US 12,293,174 B1
Method and system for memory management within machine learning inference engine
Nikhil Bernard John Stephen, Sunnyvale, CA (US); Senad Durakovic, Palo Alto, CA (US); Chien-Chun Chou, Morgan Hill, CA (US); Pranav Jonnalagadda, San Jose, CA (US); and Ulf Hanebutte, Gig Harbor, WA (US)
Assigned to Marvell Asia Pte Ltd, Singapore (SG)
Filed by Marvell Asia Pte Ltd, Singapore (SG)
Filed on Jul. 26, 2023, as Appl. No. 18/226,719.
Claims priority of provisional application 63/467,915, filed on May 19, 2023.
Int. Cl.

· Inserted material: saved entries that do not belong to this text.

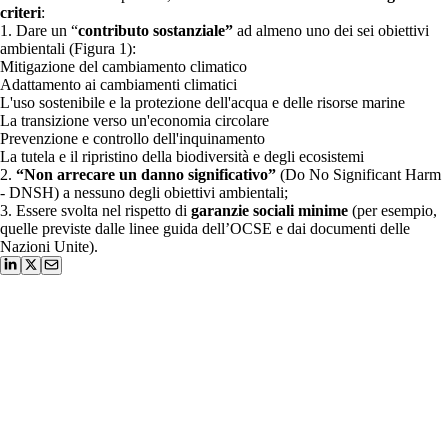
criteri
:
1. Dare un “
contributo sostanziale”
ad almeno uno dei sei obiettivi
ambientali (Figura 1):
Mitigazione del cambiamento climatico
Adattamento ai cambiamenti climatici
L'uso sostenibile e la protezione dell'acqua e delle risorse marine
La transizione verso un'economia circolare
Prevenzione e controllo dell'inquinamento
La tutela e il ripristino della biodiversità e degli ecosistemi
2.
“Non arrecare un danno significativo”
(Do No Significant Harm
- DNSH) a nessuno degli obiettivi ambientali;
3. Essere svolta nel rispetto di
garanzie sociali minime
(per esempio,
quelle previste dalle linee guida dell’OCSE e dai documenti delle
Nazioni Unite).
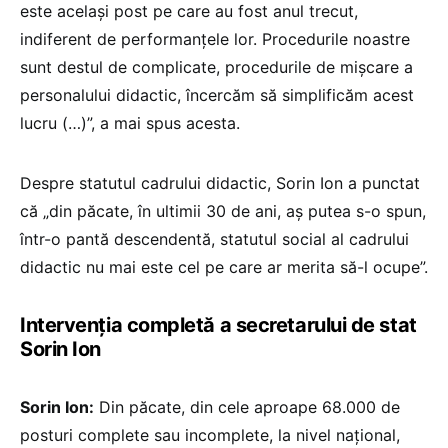
este același post pe care au fost anul trecut,
indiferent de performanțele lor. Procedurile noastre
sunt destul de complicate, procedurile de mișcare a
personalului didactic, încercăm să simplificăm acest
lucru (…)”, a mai spus acesta.
Despre statutul cadrului didactic, Sorin Ion a punctat
că „din păcate, în ultimii 30 de ani, aș putea s-o spun,
într-o pantă descendentă, statutul social al cadrului
didactic nu mai este cel pe care ar merita să-l ocupe”.
Intervenția completă a secretarului de stat
Sorin Ion
Sorin Ion:
Din păcate, din cele aproape 68.000 de
posturi complete sau incomplete, la nivel național,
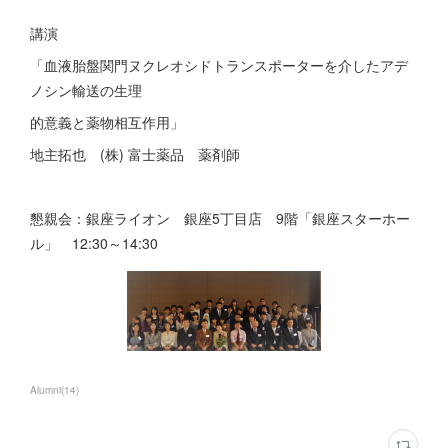
講演
「血液胎盤関門ヌクレオシドトランスポーターを介したアデ
ノシン輸送の生理
的意義と薬物相互作用」
地主拓也 (株) 富士薬品 薬剤師
懇親会：銀座ライオン 銀座5丁目店 9階「銀座スターホー
ル」 12:30～14:30
Alumni
(
14
)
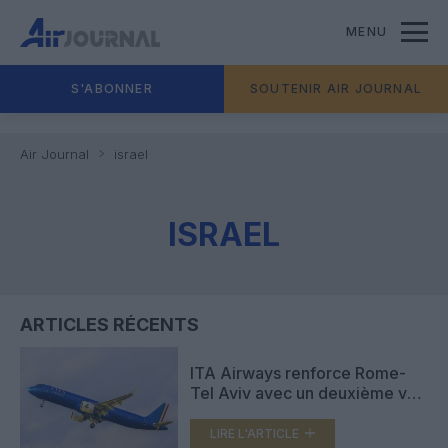
MENU
S'ABONNER
SOUTENIR AIR JOURNAL
Air Journal
israel
ISRAEL
ARTICLES RÉCENTS
ITA Airways renforce Rome-
Tel Aviv avec un deuxième vol
quotidien cet été
LIRE L'ARTICLE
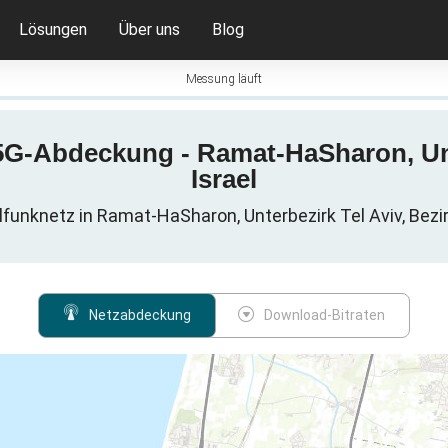
Lösungen
Über uns
Blog
Messung läuft
5G-Abdeckung - Ramat-HaSharon, Unte
Israel
unknetz in Ramat-HaSharon, Unterbezirk Tel Aviv, Bezirk
Netzabdeckung
Download-Bitraten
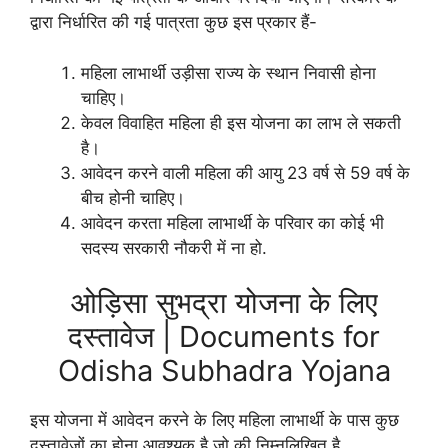
द्वारा निर्धारित की गई पात्रता कुछ इस प्रकार हैं-
महिला लाभार्थी उड़ीसा राज्य के स्थान निवासी होना
चाहिए।
केवल विवाहित महिला ही इस योजना का लाभ ले सकती
है।
आवेदन करने वाली महिला की आयु 23 वर्ष से 59 वर्ष के
बीच होनी चाहिए।
आवेदन करता महिला लाभार्थी के परिवार का कोई भी
सदस्य सरकारी नौकरी में ना हो.
ओड़िसा सुभद्रा योजना के लिए
दस्तावेज | Documents for
Odisha Subhadra Yojana
इस योजना में आवेदन करने के लिए महिला लाभार्थी के पास कुछ
दस्तावेजों का होना आवश्यक है जो की निम्नलिखित है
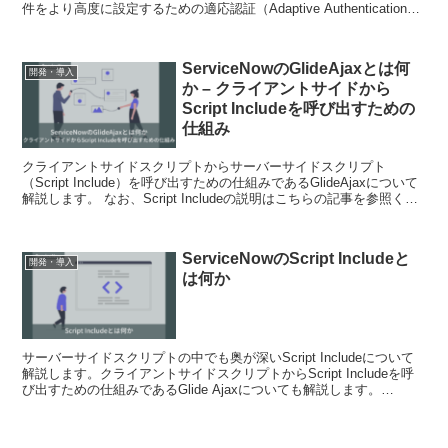
件をより高度に設定するための適応認証（Adaptive Authentication）
というプラグインに...
ServiceNowのGlideAjaxとは何
開発・導入
か – クライアントサイドから
Script Includeを呼び出すための
仕組み
クライアントサイドスクリプトからサーバーサイドスクリプト
（Script Include）を呼び出すための仕組みであるGlideAjaxについて
解説します。 なお、Script Includeの説明はこちらの記事を参照くだ
さい。一部の...
ServiceNowのScript Includeと
開発・導入
は何か
サーバーサイドスクリプトの中でも奥が深いScript Includeについて
解説します。クライアントサイドスクリプトからScript Includeを呼
び出すための仕組みであるGlide Ajaxについても解説します。
Script...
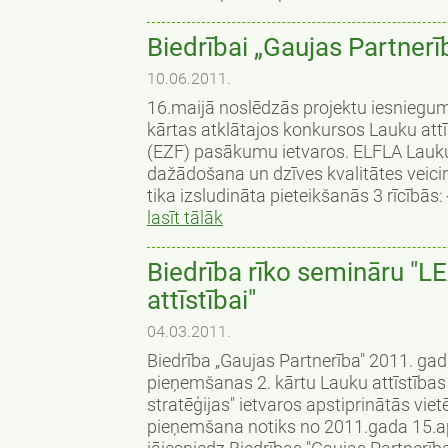
Biedrībai „Gaujas Partnerī
10.06.2011.
16.maijā noslēdzās projektu iesniegum
kārtas atklātajos konkursos Lauku at
(EZF) pasākumu ietvaros. ELFLA Lau
dažādošana un dzīves kvalitātes veicinā
tika izsludināta pieteikšanās 3 rīcībās:
lasīt tālāk
Biedrība rīko semināru "L
attīstībai"
04.03.2011.
Biedrība „Gaujas Partnerība" 2011. ga
pieņemšanas 2. kārtu Lauku attīstīb
stratēģijas" ietvaros apstiprinātās viet
pieņemšana notiks no 2011.gada 15.apr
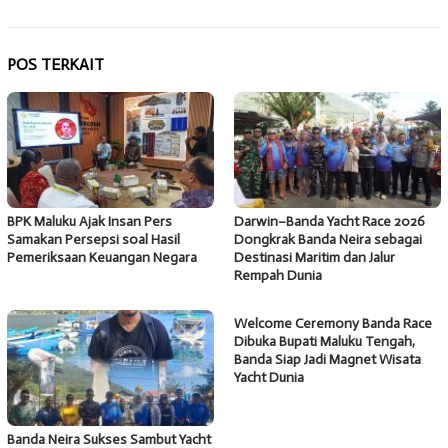
POS TERKAIT
BPK Maluku Ajak Insan Pers
Darwin–Banda Yacht Race 2026
Samakan Persepsi soal Hasil
Dongkrak Banda Neira sebagai
Pemeriksaan Keuangan Negara
Destinasi Maritim dan Jalur
Rempah Dunia
Welcome Ceremony Banda Race
Dibuka Bupati Maluku Tengah,
Banda Siap Jadi Magnet Wisata
Yacht Dunia
Banda Neira Sukses Sambut Yacht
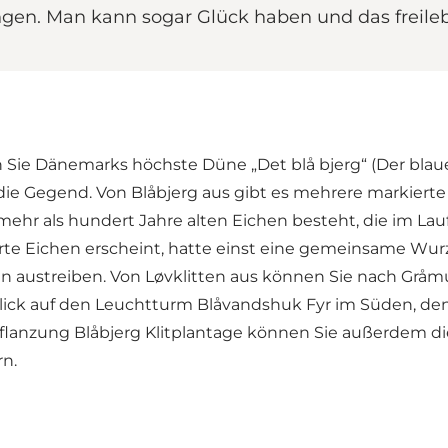
ngen. Man kann sogar Glück haben und das freile
n Sie Dänemarks höchste Düne „Det blå bjerg“ (Der blau
 die Gegend. Von Blåbjerg aus gibt es mehrere markie
s mehr als hundert Jahre alten Eichen besteht, die im L
e Eichen erscheint, hatte einst eine gemeinsame Wurzel
 austreiben. Von Løvklitten aus können Sie nach Gråmu
ck auf den Leuchtturm Blåvandshuk Fyr im Süden, den
Pflanzung Blåbjerg Klitplantage können Sie außerdem d
n.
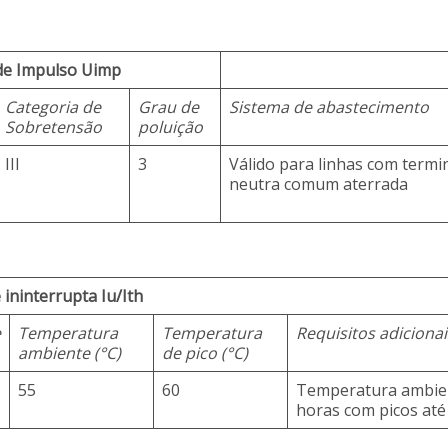
de Impulso Uimp
Categoria de
Grau de
Sistema de abastecimento
Sobretensão
poluição
III
3
Válido para linhas com term
neutra comum aterrada
 ininterrupta Iu/Ith
e
Temperatura
Temperatura
Requisitos adicionai
ambiente (°C)
de pico (°C)
55
60
Temperatura ambien
horas com picos até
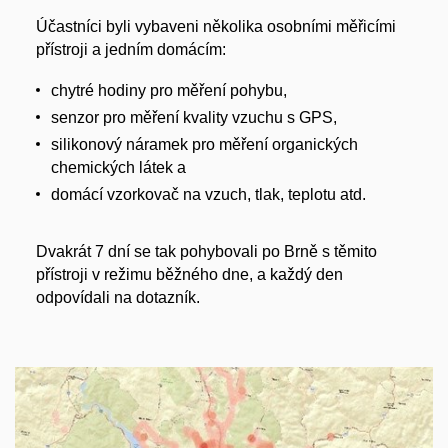
Účastníci byli vybaveni několika osobními měřicími
přístroji a jedním domácím:
chytré hodiny pro měření pohybu,
senzor pro měření kvality vzuchu s GPS,
silikonový náramek pro měření organických
chemických látek a
domácí vzorkovač na vzuch, tlak, teplotu atd.
Dvakrát 7 dní se tak pohybovali po Brně s těmito
přístroji v režimu běžného dne, a každý den
odpovídali na dotazník.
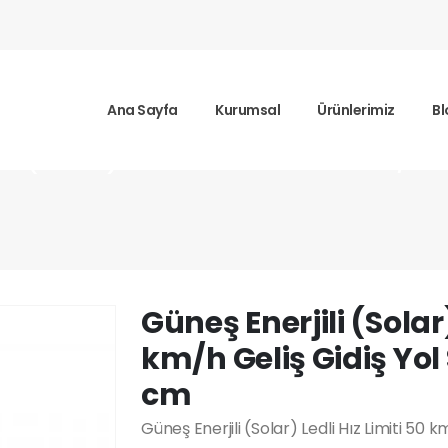
Ana Sayfa
Kurumsal
Ürünlerimiz
Bl
li (Solar) Ledli Hız Limiti 50 km/h 
Güneş Enerjili (Solar)
km/h Geliş Gidiş Yol
cm
Güneş Enerjili (Solar) Ledli Hız Limiti 50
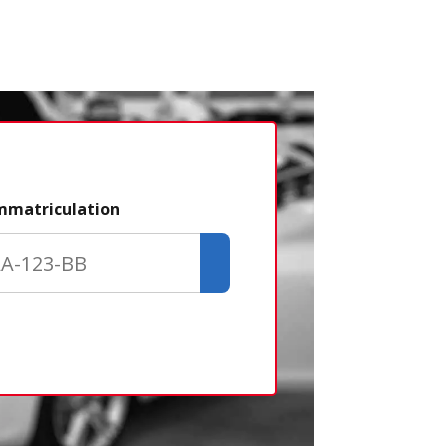
Étape 2/3
immatriculation
Déjà adhére
Créer un com
Retour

G06F 8/41 (2018.01)
CPC G06F 8/453 (2013.01) [G06F 8/443 (2013.01); G06F 8/451 (2013.01)] 58 Claims
OG exemplary drawing
 
1. A computer implemented method, comprising:
receiving a machine learning (ML) network model comprising a plurality of ML operations in high-level code;
partitioning the ML network model into a plurality of sub-graphs;
generating an internal representation (IR) for each sub-graph of the plurality of sub-graphs, wherein the IR is mapped to one or more components in a multi-processing tile device;
identifying two more processing tiles of the multi-processing tile device having a same dimension for an input tensor data as one another performing a same primitive function based on the IR;
determining whether the two more processing tiles of the multi-processing tile device have a same dimension for their respective output tensor data for the same primitive function based on the IR;
responsive to determining that the two or more processing tiles have the same dimension for their respective output tensor data for the same primitive function, allocating a same memory address range within a respective on-chip memory (OCM) of the two or more processing tiles for the same primitive function;
linking the memory address range within the respective OCM of the two or more processing tiles to one another to form a grouped memory space within the respective OCM of the two or more processing tiles; and
compiling the each sub-graph of the plurality of sub-graphs based on the linking.